“Somewhere out there is the world’s worst doctor. The scariest part is that someone has an appointment with him tomorrow.”

— George Carlin

If you are seeing a skilled and experienced doctor who is all but certain what is wrong with you and what ought to be done about it, but he doesn’t tell you what you have and what treatment you need, then he’s not really a very good doctor.

Several members of the Utah Medical Care Advisory Committee, speaking out as individuals because the body as a whole refused to take any action, have made a diagnosis and offered some specific prescriptions. Or, perhaps more in keeping with good medical advice, offered advice on what not to do.

But the federally mandated advisory panel couldn’t manage an official pronouncement, according to its chair, Dr. William Cosgrove, because the health care provider groups some of those members represent thought it improper.

This institutional cowardice is one of the big reasons why Utah has, for several years now, employed every trick in the book to avoid offering the kind of First World, virtually universal access to health care offered in 2010 by the federal Affordable Care Act and demanded by the voters of Utah with their 2018 passage of Proposition 3.

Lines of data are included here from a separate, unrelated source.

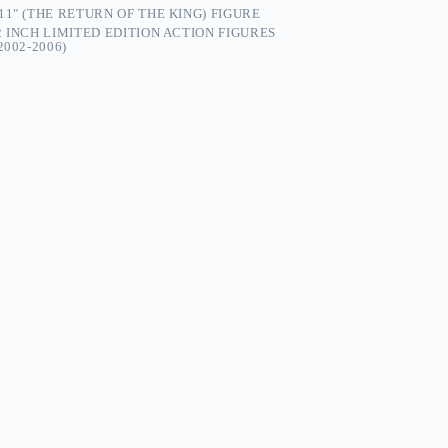
1" (THE RETURN OF THE KING) FIGURE
2 INCH LIMITED EDITION ACTION FIGURES
002-2006)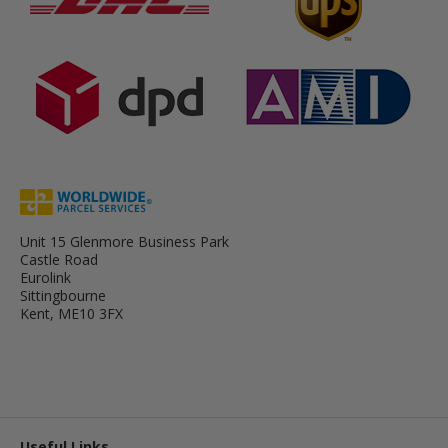
Unit 15 Glenmore Business Park
Castle Road
Eurolink
Sittingbourne
Kent, ME10 3FX
Useful Links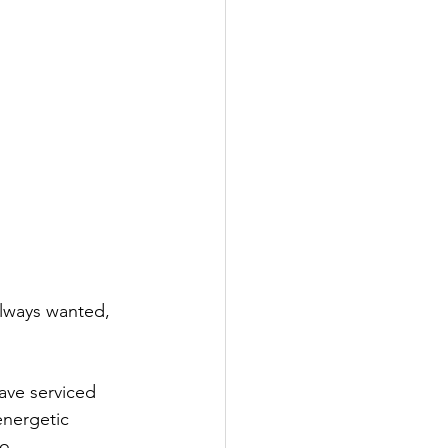
always wanted, 
ave serviced 
energetic 
o.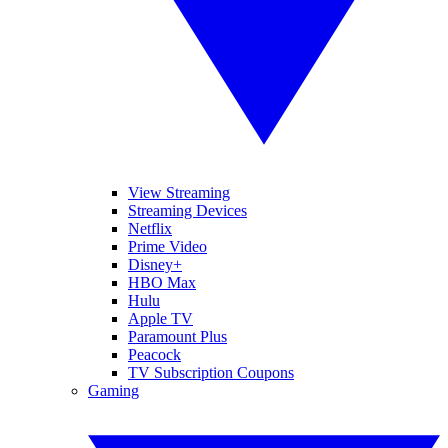
View Streaming
Streaming Devices
Netflix
Prime Video
Disney+
HBO Max
Hulu
Apple TV
Paramount Plus
Peacock
TV Subscription Coupons
Gaming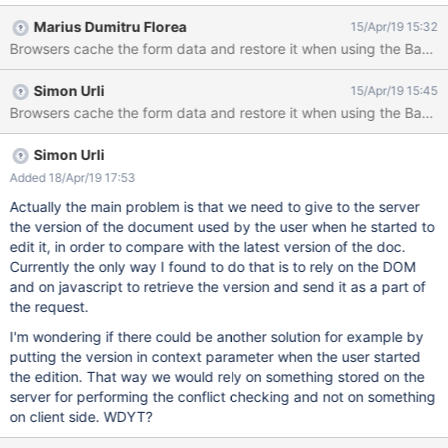
(this time) to save and go to view mode. You get a save conflict
Marius Dumitru Florea
15/Apr/19 15:32
warning message. Reproduces on both Firefox and Chrome.
Browsers cache the form data and restore it when using the Back bu
Simon Urli
15/Apr/19 15:45
Simon Urli
Added 18/Apr/19 17:53
Actually the main problem is that we need to give to the server
the version of the document used by the user when he started to
edit it, in order to compare with the latest version of the doc.
Currently the only way I found to do that is to rely on the DOM
and on javascript to retrieve the version and send it as a part of
the request.
I'm wondering if there could be another solution for example by
putting the version in context parameter when the user started
the edition. That way we would rely on something stored on the
server for performing the conflict checking and not on something
on client side. WDYT?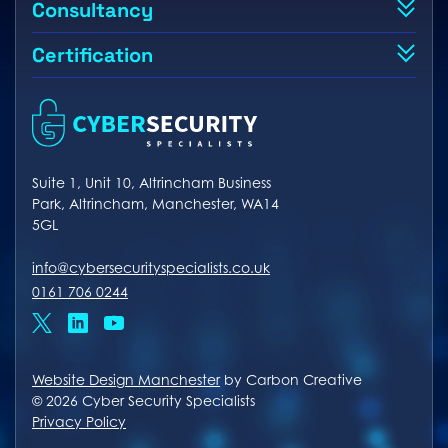
Consultancy
Certification
Suite 1, Unit 10, Altrincham Business
Park, Altrincham, Manchester, WA14
5GL
info@cybersecurityspecialists.co.uk
0161 706 0244
x
linkedin
youtube
Website Design Manchester
by Carbon Creative
© 2026 Cyber Security Specialists
Privacy Policy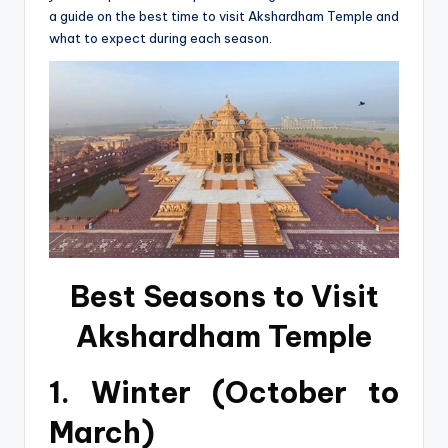
a guide on the best time to visit Akshardham Temple and
what to expect during each season.
Best Seasons to Visit
Akshardham Temple
1. Winter (October to
March)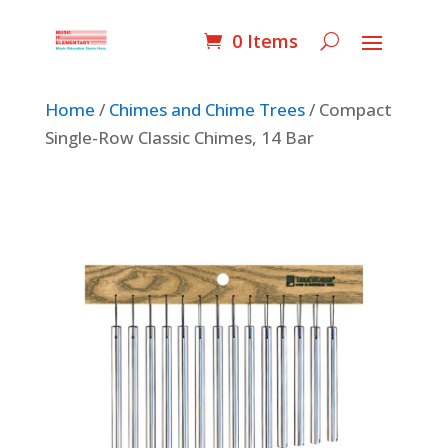
0 Items
Home
/
Chimes and Chime Trees
/ Compact
Single-Row Classic Chimes, 14 Bar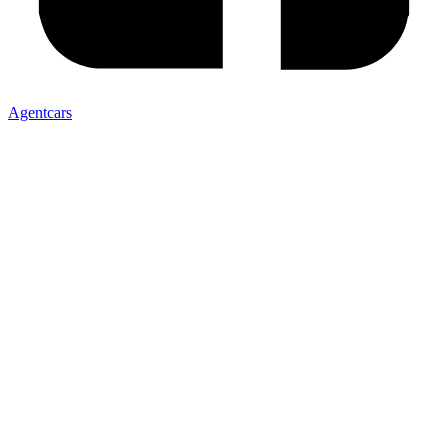
Agentcars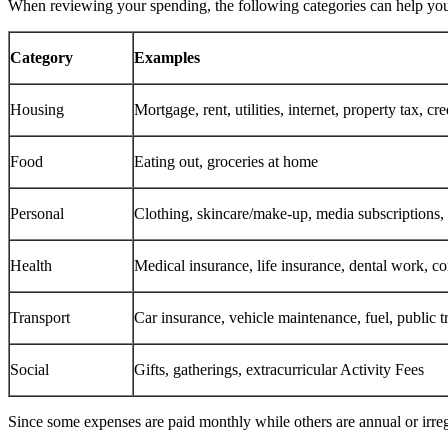
When reviewing your spending, the following categories can help y
Category
Examples
Housing
Mortgage, rent, utilities, internet, property tax, cr
Food
Eating out, groceries at home
Personal
Clothing, skincare/make‑up, media subscriptions, 
Health
Medical insurance, life insurance, dental work, co
Transport
Car insurance, vehicle maintenance, fuel, public t
Social
Gifts, gatherings, extracurricular Activity Fees
Since some expenses are paid monthly while others are annual or irreg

The hospitals, doctors, care homes and other medical providers of Utah should have been working hard, in public and behind the scenes, to get Utah politicians to either accept the full expansion of Medicaid as envisioned by the ACA, adopt the workable Healthy Utah alternative offered by Gov. Gary Herbert or, finally, bow to the will of the people and allow Prop 3 to take effect.

But the Republican-dominated Legislature was having none of any of that.

Most recently, lawmakers coolly eviscerated Prop 3 and replaced it with a deliberately cruel alternative that would spend millions more state tax dollars to serve thousands fewer state residents. Their plan is awaiting approval from the federal Department of Health and Human Services because it is such a significant departure from the parts of the ACA that still stand that it requires a waiver.

If there is any justice, HHS will deny that waiver and, by the same act of the Legislature that outlined the changes, the state Medicaid program will default to that outlined in Prop 3.

The plan put forward by the Utah Department of Health, in furtherance of the Legislature’s SB96, really has less to do with health care than with political dogma, with the idea that people who can’t afford health care don’t deserve to have it.

Cosgrove and his allies on the panel have done what they can to fight back, trying to drag Utah kicking and screaming into the 21st century.

They point out that the idea of a work requirement to qualify for Medicaid is a empirically foolish idea that will have an effect totally opposite of the one Utah politicians say they want, to help people become self-sufficient. All the research done on the topic, along with common sense, holds that if you want people to be self-sufficient, you provide health care first, not last.

Of course, all the arguments on both sides of this debate will dissolve unto dust if Utah Attorney General Sean Reyes, one of 20 Republican state attorneys general who just the other day tried to convince a federal court that the whole ACA is unconstitutional, wins his case.

Why Reyes feels that it is so wrong for the states and the federal government to continue to assist people in acquiring access to a service taken for granted throughout the civilized world is not clear.

Oh, he’s tried to explain it. But it’s still not clear, because there is no legal, medical or remotely humane explanation to be offered.

The best thing that can happen to Utah -- its politicians, its health care providers and every one of us who might someday be sick or injured -- is for the Legislature’s requested waivers and the attorney general’s lawsuit to be rejected and for the will of the people -- Prop 3 -- to carry the day.

It just shouldn’t have been so hard.